Gepubliceerd op 29-06-2020

Koning

betekenis & definitie

Het meestal erfelijke hoofd van een staat die de vorm van een koninkrijk heeft. Hierbij moet wel worden bedacht dat de nationale staat een betrekkelijk jong verschijnsel is en het koningschap een oeroude instelling.

Vóór de 19e eeuw kan een koning het best omschreven worden als de soeverein van een bepaald gebied, wiens waardigheid hoger is dan die van alle andere vorsten, met uitzondering van een keizer. Sinds 1815 heet Nederland officieel het Koninkrijk der Nederlanden. De Grondwet bezigt uitsluitend de term Koning. Hoewel de Koning ook een vrouw kan zijn, komt de vrouwelijke vorm niet in de Grondwet voor, net zomin als het begrip ‘staatshoofd’. De term Koning wordt sinds de grondwetsherziening van 1983 vrijwel uitsluitend gebruikt waar de bepalingen de Koning persoonlijk betreffen. In gevallen waar het niet gaat om een handeling van de Koning alleen maar om een gezamenlijke daad van de Koning en een of meer ministers bezigt de Grondwet sindsdien meestal de term ‘regering’. Volstrekt consequent is het gebruik van deze terminologie echter niet.In Nederland heeft opvolging door een vrouw altijd tot de mogelijkheden behoord. En in de meeste andere Europese monarchieën is de opvolging door vrouwen inmiddels eveneens een geaccepteerd verschijnsel. Sommige landen, waaronder Nederland, hebben ten aanzien van de erfopvolging de seksen in de tweede helft van de twintigste eeuw volledig gelijkgesteld; andere landen verlenen mannen nog steeds voorrang boven vrouwen. Sinds het midden van de 19e eeuw bestaat in de meeste Europese monarchieën het contraseign van Koninklijke Besluiten. Dat houdt in dat besluiten van de regerende vorst worden mede-ondertekend door een of meer ministers, die daardoor de politieke verantwoordelijkheid voor het besluit op zich nemen. Door dit contraseign hebben de Europese vorsten allengs hun persoonlijke macht verloren.
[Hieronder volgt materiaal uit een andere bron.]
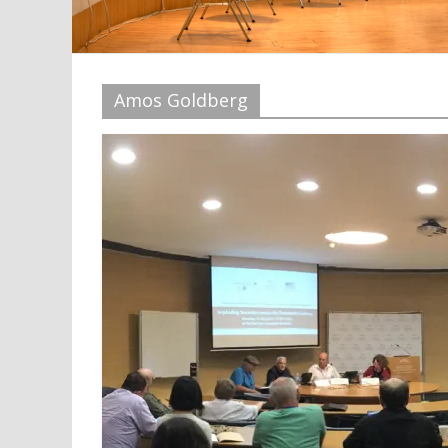
Amos Goldberg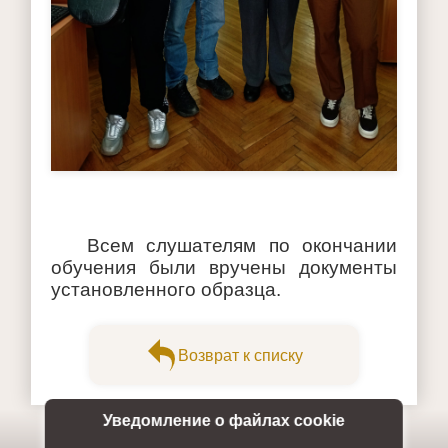
Всем слушателям по окончании
обучения были вручены документы
установленного образца.
Возврат к списку
Уведомление о файлах cookie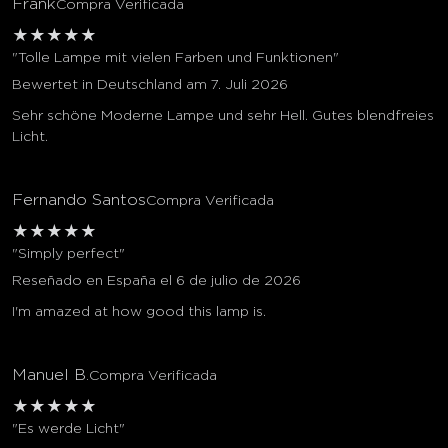
Frank
Compra Verificada
★
★
★
★
★
"Tolle Lampe mit vielen Farben und Funktionen"
Bewertet in Deutschland am 7. Juli 2026
Sehr schöne Moderne Lampe und sehr Hell. Gutes blendfreies
Licht.
Fernando Santos
Compra Verificada
★
★
★
★
★
"Simply perfect"
Reseñado en España el 6 de julio de 2026
I'm amazed at how good this lamp is.
Manuel B.
Compra Verificada
★
★
★
★
★
"Es werde Licht"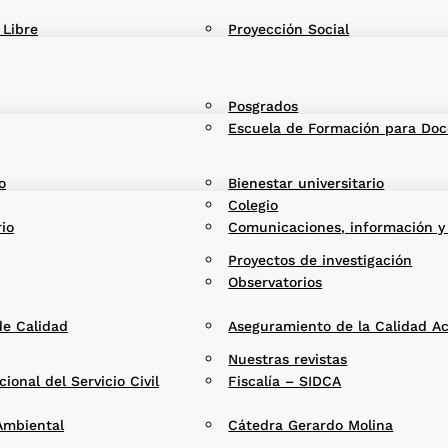
 Libre
Proyección Social
Posgrados
Escuela de Formación para Doc
o
Bienestar universitario
Colegio
rio
Comunicaciones, información y
Proyectos de investigación
Observatorios
de Calidad
Aseguramiento de la Calidad A
Nuestras revistas
onal del Servicio Civil
Fiscalía – SIDCA
Ambiental
Cátedra Gerardo Molina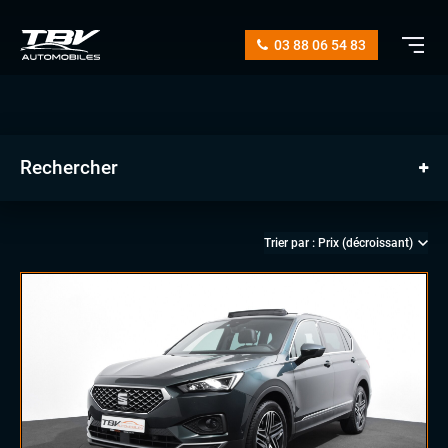
03 88 06 54 83
Rechercher
manuelle
automatique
Dit hoeft echter niet te betekenen dat zij geen invloed meer bezitten. Deze invloed kan onder meer voortvloeien uit de ervaring en deskundigheid van de Koning, uit de populariteit van de regerende dynastie, en uit de symboliek die het koningschap omgeeft.

Nederland telde tot op heden de volgende regerende vorsten: Willem I (1814-1840), Willem II (1840-1849), Willem III (1849-1890), Wilhelmina (1898-1948), Juliana (1948-1980), Beatrix (1980-heden).

In staatsrechtelijke zin was koningin Emma (1890-1898) geen Koning, maar de bij wet benoemde regentes, die het koninklijk gezag uitoefende (waarnam) in naam van de minderjarige door de Grondwet aangewezen Koning, in dit geval koningin Wilhelmina. Emma was geen regerend koningin, maar aanvankelijk koningin-gemalin en vervolgens koningin-weduwe en koningin-moeder.

Zie ook > erfopvolging.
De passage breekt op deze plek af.